We first notice that the writ is addressed not to Norman, but to English authorities. The only exception is Count Eustace, who was, of course, not a Norman, and who was known in England before the Conquest as brother-in-law to Edward the Confessor. The obvious inference is that, at the time this writ was issued, Norman government had not yet been set up in the district. Urse d'Abetot, for instance, the dreaded sheriff of Worcestershire, would probably have been addressed in conjunction with Bishop Wulstan had he been then in power. But we know that he came into power soon after the Conquest, for he had time to be guilty of oppression and to be rebuked for it by Ealdred before that Primate's death in 1069. But as our writ is of this early date, it must be previous to the treason of Count Eustace in 1067. It must therefore belong to the beginning of that year, when William had only recently been crowned king.

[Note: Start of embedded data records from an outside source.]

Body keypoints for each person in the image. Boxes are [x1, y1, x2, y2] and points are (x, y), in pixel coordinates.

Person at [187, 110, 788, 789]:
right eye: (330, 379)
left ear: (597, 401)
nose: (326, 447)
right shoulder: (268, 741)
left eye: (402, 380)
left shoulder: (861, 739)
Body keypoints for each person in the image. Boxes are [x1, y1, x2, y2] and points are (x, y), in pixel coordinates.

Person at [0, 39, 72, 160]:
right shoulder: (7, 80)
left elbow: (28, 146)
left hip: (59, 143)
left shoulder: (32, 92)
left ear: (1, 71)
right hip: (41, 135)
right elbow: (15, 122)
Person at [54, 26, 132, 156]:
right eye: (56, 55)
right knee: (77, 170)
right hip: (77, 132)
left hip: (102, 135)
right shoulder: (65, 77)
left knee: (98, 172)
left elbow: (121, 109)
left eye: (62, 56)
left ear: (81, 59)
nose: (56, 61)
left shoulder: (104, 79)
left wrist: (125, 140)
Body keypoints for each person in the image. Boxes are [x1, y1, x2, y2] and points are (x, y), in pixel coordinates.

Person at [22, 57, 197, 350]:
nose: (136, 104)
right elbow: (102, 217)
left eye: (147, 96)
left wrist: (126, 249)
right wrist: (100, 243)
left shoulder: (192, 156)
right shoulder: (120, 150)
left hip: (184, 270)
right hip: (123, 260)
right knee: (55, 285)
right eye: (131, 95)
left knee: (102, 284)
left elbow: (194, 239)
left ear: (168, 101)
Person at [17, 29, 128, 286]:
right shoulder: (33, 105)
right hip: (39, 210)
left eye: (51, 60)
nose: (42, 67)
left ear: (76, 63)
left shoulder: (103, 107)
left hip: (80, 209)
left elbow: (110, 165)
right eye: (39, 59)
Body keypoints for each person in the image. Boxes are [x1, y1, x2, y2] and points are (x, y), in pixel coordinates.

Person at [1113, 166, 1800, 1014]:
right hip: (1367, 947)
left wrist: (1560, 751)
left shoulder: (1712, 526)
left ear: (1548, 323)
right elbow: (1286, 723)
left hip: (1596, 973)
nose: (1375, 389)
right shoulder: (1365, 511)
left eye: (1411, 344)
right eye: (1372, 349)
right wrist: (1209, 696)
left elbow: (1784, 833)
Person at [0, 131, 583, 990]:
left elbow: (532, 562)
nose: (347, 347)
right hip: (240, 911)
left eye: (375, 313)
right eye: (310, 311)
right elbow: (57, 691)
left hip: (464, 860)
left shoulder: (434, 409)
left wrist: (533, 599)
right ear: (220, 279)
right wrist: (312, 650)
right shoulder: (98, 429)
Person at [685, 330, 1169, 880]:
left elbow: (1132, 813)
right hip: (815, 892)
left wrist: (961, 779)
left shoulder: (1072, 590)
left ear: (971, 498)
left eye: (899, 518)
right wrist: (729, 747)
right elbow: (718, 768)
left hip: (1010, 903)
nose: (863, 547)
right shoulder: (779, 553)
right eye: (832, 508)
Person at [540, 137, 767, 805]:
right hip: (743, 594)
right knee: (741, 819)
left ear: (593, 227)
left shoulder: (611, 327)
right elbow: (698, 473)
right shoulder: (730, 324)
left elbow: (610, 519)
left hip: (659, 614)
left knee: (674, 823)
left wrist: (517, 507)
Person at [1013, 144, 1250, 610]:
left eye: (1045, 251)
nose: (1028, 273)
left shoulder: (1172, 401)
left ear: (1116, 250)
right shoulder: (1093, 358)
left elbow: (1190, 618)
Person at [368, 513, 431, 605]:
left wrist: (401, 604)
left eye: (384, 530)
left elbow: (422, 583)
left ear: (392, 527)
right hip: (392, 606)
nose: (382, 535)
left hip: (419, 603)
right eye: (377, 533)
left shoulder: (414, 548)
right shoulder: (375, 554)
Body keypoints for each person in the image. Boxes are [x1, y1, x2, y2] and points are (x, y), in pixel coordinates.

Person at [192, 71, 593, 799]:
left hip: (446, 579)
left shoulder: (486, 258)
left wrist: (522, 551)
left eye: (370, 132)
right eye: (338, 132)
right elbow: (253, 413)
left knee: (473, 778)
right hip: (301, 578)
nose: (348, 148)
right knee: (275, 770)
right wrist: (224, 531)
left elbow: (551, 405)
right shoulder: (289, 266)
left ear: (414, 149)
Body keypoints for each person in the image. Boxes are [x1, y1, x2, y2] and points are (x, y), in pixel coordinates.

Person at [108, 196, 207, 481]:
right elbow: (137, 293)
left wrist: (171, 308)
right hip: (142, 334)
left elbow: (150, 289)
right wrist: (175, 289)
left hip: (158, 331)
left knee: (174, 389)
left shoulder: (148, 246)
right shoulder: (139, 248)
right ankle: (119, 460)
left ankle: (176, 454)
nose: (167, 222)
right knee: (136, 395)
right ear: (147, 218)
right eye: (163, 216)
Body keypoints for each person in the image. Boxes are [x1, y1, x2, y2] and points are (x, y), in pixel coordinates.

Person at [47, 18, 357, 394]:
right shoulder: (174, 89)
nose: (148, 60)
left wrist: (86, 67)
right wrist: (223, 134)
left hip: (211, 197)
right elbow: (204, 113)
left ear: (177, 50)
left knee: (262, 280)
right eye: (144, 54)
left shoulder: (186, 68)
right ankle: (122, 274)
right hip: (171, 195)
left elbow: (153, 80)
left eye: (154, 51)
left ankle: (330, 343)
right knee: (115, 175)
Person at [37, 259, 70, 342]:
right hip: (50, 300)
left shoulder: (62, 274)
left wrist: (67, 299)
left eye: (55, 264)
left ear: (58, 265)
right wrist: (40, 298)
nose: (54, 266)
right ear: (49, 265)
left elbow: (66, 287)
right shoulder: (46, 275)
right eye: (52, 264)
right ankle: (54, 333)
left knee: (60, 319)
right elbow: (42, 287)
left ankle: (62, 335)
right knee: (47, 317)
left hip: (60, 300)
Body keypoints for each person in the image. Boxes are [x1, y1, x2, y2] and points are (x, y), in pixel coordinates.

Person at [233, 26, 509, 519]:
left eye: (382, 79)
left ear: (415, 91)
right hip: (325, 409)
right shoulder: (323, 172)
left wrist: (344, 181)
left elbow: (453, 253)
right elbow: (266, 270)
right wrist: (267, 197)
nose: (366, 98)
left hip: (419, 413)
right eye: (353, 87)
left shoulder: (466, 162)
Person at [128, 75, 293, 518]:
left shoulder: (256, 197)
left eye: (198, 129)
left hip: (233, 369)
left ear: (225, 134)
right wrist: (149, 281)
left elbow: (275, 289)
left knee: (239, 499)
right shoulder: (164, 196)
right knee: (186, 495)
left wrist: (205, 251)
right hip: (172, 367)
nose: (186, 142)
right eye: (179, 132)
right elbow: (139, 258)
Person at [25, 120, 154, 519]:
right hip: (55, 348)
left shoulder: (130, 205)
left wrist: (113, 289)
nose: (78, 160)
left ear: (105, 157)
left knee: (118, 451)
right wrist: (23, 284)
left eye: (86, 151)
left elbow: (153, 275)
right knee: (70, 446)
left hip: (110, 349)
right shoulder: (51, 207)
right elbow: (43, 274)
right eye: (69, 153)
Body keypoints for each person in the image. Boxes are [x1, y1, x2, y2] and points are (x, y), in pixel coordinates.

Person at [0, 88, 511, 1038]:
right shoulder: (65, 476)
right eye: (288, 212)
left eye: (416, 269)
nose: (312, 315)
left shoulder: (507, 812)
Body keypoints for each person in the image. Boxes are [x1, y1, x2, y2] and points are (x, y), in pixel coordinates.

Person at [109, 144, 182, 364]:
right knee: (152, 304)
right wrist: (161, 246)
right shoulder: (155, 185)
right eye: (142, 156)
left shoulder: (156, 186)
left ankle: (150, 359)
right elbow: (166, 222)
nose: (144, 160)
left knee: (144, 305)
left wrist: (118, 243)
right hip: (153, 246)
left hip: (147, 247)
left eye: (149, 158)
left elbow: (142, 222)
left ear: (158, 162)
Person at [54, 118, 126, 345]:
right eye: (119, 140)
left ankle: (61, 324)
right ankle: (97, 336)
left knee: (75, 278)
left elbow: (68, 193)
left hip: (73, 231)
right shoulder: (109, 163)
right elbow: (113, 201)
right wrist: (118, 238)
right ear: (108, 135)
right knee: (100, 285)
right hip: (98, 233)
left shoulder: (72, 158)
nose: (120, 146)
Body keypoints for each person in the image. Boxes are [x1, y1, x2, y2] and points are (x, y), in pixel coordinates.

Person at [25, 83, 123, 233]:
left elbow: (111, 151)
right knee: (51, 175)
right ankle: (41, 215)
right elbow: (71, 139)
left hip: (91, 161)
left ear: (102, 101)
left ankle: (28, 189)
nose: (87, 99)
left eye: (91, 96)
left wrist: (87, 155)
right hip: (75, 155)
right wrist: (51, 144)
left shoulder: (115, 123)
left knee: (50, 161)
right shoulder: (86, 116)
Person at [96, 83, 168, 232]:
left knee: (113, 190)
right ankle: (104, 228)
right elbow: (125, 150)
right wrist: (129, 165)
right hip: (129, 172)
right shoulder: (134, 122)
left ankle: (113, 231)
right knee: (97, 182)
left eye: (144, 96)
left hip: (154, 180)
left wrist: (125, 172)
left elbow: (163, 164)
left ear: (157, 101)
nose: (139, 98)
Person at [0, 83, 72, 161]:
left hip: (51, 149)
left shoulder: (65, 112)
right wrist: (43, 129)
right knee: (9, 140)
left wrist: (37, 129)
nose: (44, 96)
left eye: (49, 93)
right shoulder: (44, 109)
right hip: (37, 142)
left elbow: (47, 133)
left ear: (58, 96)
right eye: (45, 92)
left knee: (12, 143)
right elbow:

We see then here, I think, the Conqueror, in his first days as an English king, addressing his subjects, in a part of the realm not yet under Norman sway, and doing so in their own tongue and in the forms to which they were accustomed. As King Edward in his charter to Regenbald had greeted bishops, earls, and sheriffs, so here his successor greets two bishops, 'Eustace Eorl', and two Englishmen representing the power of the sheriff. And so again in his charter to London he began by greeting the Bishop and the Portreeve.[4]
The writ, it will be seen, is addressed to the authorities of Gloucestershire and Wilts. The estate lay in the latter county, but the connection of Regenbald de 'Cirencestre' with Glo'stershire may account for the inclusion of that county. Can we identify 'Eadrich' and 'Bristrich' with any local magnates? With some confidence I boldly suggest that the latter was no other than the 'Bristricus' of the Exon Domesday, that famous Brihtric, the son of Ælfgar, who, to quote from the appendix Mr Freeman devotes to him, 'appears distinctly as a great landowner in most of the western shires', one from whose vast domains was carved out later the great Honour of Gloucester. Until now, all we have known of him has been derived from the Domesday entries of his estates T.R.E. and from the legend which associates his name with that of Queen Matilda. But this charter enables us to say that he was living and still holding his great position in the west in the early days of William's reign.[5]
From 'Bristric' I turn to 'Eadric', and ask if we may not here recognize 'Eadric the Wild' himself? This can only be matter of conjecture, but it is certain that these two Englishmen are here assigned the place that would be given to a sheriff, and that 'Eadric the Wild'—'quidam præpotens minister', as Florence terms him—was a magnate in the west (Herefordshire and Shropshire) at the time of the Conquest. Mr Freeman terms him 'a man about whom we should gladly know more'. It is stated by Orderic that he was one of those who came in and submitted to William at the outset. But Mr Freeman held it 'far more likely that he did not submit till a much later time', because Florence says of him in William's absence: 'se dedere Regi dedignabatur'. Orderic's statement, however, is not denied, and Florence's words seem to me quite explicable by the hypothesis that Eadric had refused the 'dangerous honour', as Mr Freeman terms it, of following William to Normandy in 1067 among 'his English attendants or hostages'. Harried, in consequence, by his Norman neighbours, he retaliated by ravaging Herefordshire in August of that year; while Count Eustace also threw off his allegiance and made his descent on Dover.